The whole listing should be given back without any alteration.

* Given records *

────────────────────

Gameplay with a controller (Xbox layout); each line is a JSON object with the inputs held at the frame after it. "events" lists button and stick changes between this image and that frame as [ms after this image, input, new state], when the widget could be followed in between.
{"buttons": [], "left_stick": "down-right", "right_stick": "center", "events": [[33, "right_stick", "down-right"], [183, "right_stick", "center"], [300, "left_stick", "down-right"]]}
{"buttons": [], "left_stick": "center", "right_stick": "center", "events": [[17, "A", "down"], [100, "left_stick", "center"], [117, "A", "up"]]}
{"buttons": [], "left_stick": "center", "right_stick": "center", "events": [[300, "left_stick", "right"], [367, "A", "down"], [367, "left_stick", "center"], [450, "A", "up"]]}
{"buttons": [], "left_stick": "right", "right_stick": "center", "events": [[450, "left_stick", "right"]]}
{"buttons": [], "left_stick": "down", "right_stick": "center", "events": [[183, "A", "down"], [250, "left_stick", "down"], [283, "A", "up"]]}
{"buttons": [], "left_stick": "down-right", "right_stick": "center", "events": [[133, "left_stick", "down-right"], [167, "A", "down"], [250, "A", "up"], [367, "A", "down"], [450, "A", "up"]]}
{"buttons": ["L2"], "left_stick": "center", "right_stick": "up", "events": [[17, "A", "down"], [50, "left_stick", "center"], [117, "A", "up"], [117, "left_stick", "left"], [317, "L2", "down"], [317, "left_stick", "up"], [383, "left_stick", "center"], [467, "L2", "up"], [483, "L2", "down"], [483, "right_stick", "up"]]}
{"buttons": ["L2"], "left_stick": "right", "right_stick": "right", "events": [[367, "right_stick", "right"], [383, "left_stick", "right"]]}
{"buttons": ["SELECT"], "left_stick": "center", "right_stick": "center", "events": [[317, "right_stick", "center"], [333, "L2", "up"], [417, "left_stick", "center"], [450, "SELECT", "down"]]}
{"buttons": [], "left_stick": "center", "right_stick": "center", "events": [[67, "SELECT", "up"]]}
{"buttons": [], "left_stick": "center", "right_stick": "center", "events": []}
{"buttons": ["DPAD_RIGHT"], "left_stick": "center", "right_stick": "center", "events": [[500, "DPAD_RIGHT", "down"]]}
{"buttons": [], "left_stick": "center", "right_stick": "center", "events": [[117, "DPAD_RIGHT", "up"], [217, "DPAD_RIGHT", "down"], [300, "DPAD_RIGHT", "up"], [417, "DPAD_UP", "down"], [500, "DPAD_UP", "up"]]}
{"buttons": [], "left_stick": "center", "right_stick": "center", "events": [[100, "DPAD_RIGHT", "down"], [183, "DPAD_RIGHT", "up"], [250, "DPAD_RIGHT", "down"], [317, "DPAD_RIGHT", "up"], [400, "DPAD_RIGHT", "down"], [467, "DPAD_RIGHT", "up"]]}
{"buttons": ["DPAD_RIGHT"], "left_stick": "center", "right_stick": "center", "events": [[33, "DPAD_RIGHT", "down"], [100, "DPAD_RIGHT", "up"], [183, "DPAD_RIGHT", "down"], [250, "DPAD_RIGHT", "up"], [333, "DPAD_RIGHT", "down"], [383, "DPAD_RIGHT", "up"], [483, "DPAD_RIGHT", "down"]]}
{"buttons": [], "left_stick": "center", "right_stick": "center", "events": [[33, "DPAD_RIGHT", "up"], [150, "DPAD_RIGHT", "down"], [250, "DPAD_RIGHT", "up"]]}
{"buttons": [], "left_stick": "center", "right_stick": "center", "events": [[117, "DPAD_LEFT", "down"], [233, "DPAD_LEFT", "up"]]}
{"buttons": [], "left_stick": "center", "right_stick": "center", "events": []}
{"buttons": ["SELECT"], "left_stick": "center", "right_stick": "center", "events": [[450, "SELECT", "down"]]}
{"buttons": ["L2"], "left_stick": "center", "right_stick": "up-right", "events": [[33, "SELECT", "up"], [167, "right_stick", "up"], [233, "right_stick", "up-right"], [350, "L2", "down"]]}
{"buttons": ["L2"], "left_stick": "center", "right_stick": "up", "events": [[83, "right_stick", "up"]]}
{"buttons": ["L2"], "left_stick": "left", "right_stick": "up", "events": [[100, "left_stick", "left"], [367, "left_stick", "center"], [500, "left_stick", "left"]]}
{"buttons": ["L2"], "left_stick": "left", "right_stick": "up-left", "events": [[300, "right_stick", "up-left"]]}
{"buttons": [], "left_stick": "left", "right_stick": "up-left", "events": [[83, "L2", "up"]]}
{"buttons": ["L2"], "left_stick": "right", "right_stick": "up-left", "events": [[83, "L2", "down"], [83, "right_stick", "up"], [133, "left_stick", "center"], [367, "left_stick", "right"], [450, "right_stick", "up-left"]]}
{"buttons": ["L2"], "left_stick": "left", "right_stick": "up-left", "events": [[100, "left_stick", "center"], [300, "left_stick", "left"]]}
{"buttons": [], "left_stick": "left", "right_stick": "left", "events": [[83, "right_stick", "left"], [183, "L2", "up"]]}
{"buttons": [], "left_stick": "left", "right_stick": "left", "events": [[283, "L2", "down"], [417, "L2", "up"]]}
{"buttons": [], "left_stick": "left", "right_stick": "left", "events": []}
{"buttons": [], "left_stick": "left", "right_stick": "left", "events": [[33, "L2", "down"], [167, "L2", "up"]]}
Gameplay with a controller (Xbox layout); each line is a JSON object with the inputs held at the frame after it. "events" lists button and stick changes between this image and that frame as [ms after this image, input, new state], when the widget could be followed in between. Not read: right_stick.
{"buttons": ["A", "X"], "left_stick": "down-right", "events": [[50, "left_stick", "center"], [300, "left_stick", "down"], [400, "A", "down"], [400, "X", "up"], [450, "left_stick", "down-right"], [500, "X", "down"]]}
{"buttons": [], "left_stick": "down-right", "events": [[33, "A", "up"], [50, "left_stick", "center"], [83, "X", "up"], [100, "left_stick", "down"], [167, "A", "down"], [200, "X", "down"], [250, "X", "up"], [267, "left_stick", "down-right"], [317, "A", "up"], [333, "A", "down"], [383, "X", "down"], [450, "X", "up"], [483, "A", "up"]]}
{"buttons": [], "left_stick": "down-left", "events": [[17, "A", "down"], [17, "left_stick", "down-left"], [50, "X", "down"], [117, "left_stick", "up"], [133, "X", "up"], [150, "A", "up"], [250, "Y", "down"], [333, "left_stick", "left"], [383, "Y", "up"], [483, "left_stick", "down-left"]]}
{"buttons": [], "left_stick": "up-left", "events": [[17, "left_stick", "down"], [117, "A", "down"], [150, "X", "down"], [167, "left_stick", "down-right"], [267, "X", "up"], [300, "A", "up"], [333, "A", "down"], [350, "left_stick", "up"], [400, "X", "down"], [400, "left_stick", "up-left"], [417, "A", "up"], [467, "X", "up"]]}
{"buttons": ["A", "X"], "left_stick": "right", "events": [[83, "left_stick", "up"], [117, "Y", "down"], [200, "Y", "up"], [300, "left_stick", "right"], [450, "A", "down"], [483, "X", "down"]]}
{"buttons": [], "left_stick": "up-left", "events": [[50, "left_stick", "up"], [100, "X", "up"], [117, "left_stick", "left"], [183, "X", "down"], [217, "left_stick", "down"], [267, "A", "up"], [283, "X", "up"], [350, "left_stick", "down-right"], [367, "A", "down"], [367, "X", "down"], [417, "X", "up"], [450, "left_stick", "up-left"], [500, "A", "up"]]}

────────────────────

* Result of this task *
Gameplay with a controller (Xbox layout); each line is a JSON object with the inputs held at the frame after it. "events" lists button and stick changes between this image and that frame as [ms after this image, input, new state], when the widget could be followed in between.
{"buttons": [], "left_stick": "down-right", "right_stick": "center", "events": [[33, "right_stick", "down-right"], [183, "right_stick", "center"], [300, "left_stick", "down-right"]]}
{"buttons": [], "left_stick": "center", "right_stick": "center", "events": [[17, "A", "down"], [100, "left_stick", "center"], [117, "A", "up"]]}
{"buttons": [], "left_stick": "center", "right_stick": "center", "events": [[300, "left_stick", "right"], [367, "A", "down"], [367, "left_stick", "center"], [450, "A", "up"]]}
{"buttons": [], "left_stick": "right", "right_stick": "center", "events": [[450, "left_stick", "right"]]}
{"buttons": [], "left_stick": "down", "right_stick": "center", "events": [[183, "A", "down"], [250, "left_stick", "down"], [283, "A", "up"]]}
{"buttons": [], "left_stick": "down-right", "right_stick": "center", "events": [[133, "left_stick", "down-right"], [167, "A", "down"], [250, "A", "up"], [367, "A", "down"], [450, "A", "up"]]}
{"buttons": ["L2"], "left_stick": "center", "right_stick": "up", "events": [[17, "A", "down"], [50, "left_stick", "center"], [117, "A", "up"], [117, "left_stick", "left"], [317, "L2", "down"], [317, "left_stick", "up"], [383, "left_stick", "center"], [467, "L2", "up"], [483, "L2", "down"], [483, "right_stick", "up"]]}
{"buttons": ["L2"], "left_stick": "right", "right_stick": "right", "events": [[367, "right_stick", "right"], [383, "left_stick", "right"]]}
{"buttons": ["SELECT"], "left_stick": "center", "right_stick": "center", "events": [[317, "right_stick", "center"], [333, "L2", "up"], [417, "left_stick", "center"], [450, "SELECT", "down"]]}
{"buttons": [], "left_stick": "center", "right_stick": "center", "events": [[67, "SELECT", "up"]]}
{"buttons": [], "left_stick": "center", "right_stick": "center", "events": []}
{"buttons": ["DPAD_RIGHT"], "left_stick": "center", "right_stick": "center", "events": [[500, "DPAD_RIGHT", "down"]]}
{"buttons": [], "left_stick": "center", "right_stick": "center", "events": [[117, "DPAD_RIGHT", "up"], [217, "DPAD_RIGHT", "down"], [300, "DPAD_RIGHT", "up"], [417, "DPAD_UP", "down"], [500, "DPAD_UP", "up"]]}
{"buttons": [], "left_stick": "center", "right_stick": "center", "events": [[100, "DPAD_RIGHT", "down"], [183, "DPAD_RIGHT", "up"], [250, "DPAD_RIGHT", "down"], [317, "DPAD_RIGHT", "up"], [400, "DPAD_RIGHT", "down"], [467, "DPAD_RIGHT", "up"]]}
{"buttons": ["DPAD_RIGHT"], "left_stick": "center", "right_stick": "center", "events": [[33, "DPAD_RIGHT", "down"], [100, "DPAD_RIGHT", "up"], [183, "DPAD_RIGHT", "down"], [250, "DPAD_RIGHT", "up"], [333, "DPAD_RIGHT", "down"], [383, "DPAD_RIGHT", "up"], [483, "DPAD_RIGHT", "down"]]}
{"buttons": [], "left_stick": "center", "right_stick": "center", "events": [[33, "DPAD_RIGHT", "up"], [150, "DPAD_RIGHT", "down"], [250, "DPAD_RIGHT", "up"]]}
{"buttons": [], "left_stick": "center", "right_stick": "center", "events": [[117, "DPAD_LEFT", "down"], [233, "DPAD_LEFT", "up"]]}
{"buttons": [], "left_stick": "center", "right_stick": "center", "events": []}
{"buttons": ["SELECT"], "left_stick": "center", "right_stick": "center", "events": [[450, "SELECT", "down"]]}
{"buttons": ["L2"], "left_stick": "center", "right_stick": "up-right", "events": [[33, "SELECT", "up"], [167, "right_stick", "up"], [233, "right_stick", "up-right"], [350, "L2", "down"]]}
{"buttons": ["L2"], "left_stick": "center", "right_stick": "up", "events": [[83, "right_stick", "up"]]}
{"buttons": ["L2"], "left_stick": "left", "right_stick": "up", "events": [[100, "left_stick", "left"], [367, "left_stick", "center"], [500, "left_stick", "left"]]}
{"buttons": ["L2"], "left_stick": "left", "right_stick": "up-left", "events": [[300, "right_stick", "up-left"]]}
{"buttons": [], "left_stick": "left", "right_stick": "up-left", "events": [[83, "L2", "up"]]}
{"buttons": ["L2"], "left_stick": "right", "right_stick": "up-left", "events": [[83, "L2", "down"], [83, "right_stick", "up"], [133, "left_stick", "center"], [367, "left_stick", "right"], [450, "right_stick", "up-left"]]}
{"buttons": ["L2"], "left_stick": "left", "right_stick": "up-left", "events": [[100, "left_stick", "center"], [300, "left_stick", "left"]]}
{"buttons": [], "left_stick": "left", "right_stick": "left", "events": [[83, "right_stick", "left"], [183, "L2", "up"]]}
{"buttons": [], "left_stick": "left", "right_stick": "left", "events": [[283, "L2", "down"], [417, "L2", "up"]]}
{"buttons": [], "left_stick": "left", "right_stick": "left", "events": []}
{"buttons": [], "left_stick": "left", "right_stick": "left", "events": [[33, "L2", "down"], [167, "L2", "up"]]}
Gameplay with a controller (Xbox layout); each line is a JSON object with the inputs held at the frame after it. "events" lists button and stick changes between this image and that frame as [ms after this image, input, new state], when the widget could be followed in between. Not read: right_stick.
{"buttons": ["A", "X"], "left_stick": "down-right", "events": [[50, "left_stick", "center"], [300, "left_stick", "down"], [400, "A", "down"], [400, "X", "up"], [450, "left_stick", "down-right"], [500, "X", "down"]]}
{"buttons": [], "left_stick": "down-right", "events": [[33, "A", "up"], [50, "left_stick", "center"], [83, "X", "up"], [100, "left_stick", "down"], [167, "A", "down"], [200, "X", "down"], [250, "X", "up"], [267, "left_stick", "down-right"], [317, "A", "up"], [333, "A", "down"], [383, "X", "down"], [450, "X", "up"], [483, "A", "up"]]}
{"buttons": [], "left_stick": "down-left", "events": [[17, "A", "down"], [17, "left_stick", "down-left"], [50, "X", "down"], [117, "left_stick", "up"], [133, "X", "up"], [150, "A", "up"], [250, "Y", "down"], [333, "left_stick", "left"], [383, "Y", "up"], [483, "left_stick", "down-left"]]}
{"buttons": [], "left_stick": "up-left", "events": [[17, "left_stick", "down"], [117, "A", "down"], [150, "X", "down"], [167, "left_stick", "down-right"], [267, "X", "up"], [300, "A", "up"], [333, "A", "down"], [350, "left_stick", "up"], [400, "X", "down"], [400, "left_stick", "up-left"], [417, "A", "up"], [467, "X", "up"]]}
{"buttons": ["A", "X"], "left_stick": "right", "events": [[83, "left_stick", "up"], [117, "Y", "down"], [200, "Y", "up"], [300, "left_stick", "right"], [450, "A", "down"], [483, "X", "down"]]}
{"buttons": [], "left_stick": "up-left", "events": [[50, "left_stick", "up"], [100, "X", "up"], [117, "left_stick", "left"], [183, "X", "down"], [217, "left_stick", "down"], [267, "A", "up"], [283, "X", "up"], [350, "left_stick", "down-right"], [367, "A", "down"], [367, "X", "down"], [417, "X", "up"], [450, "left_stick", "up-left"], [500, "A", "up"]]}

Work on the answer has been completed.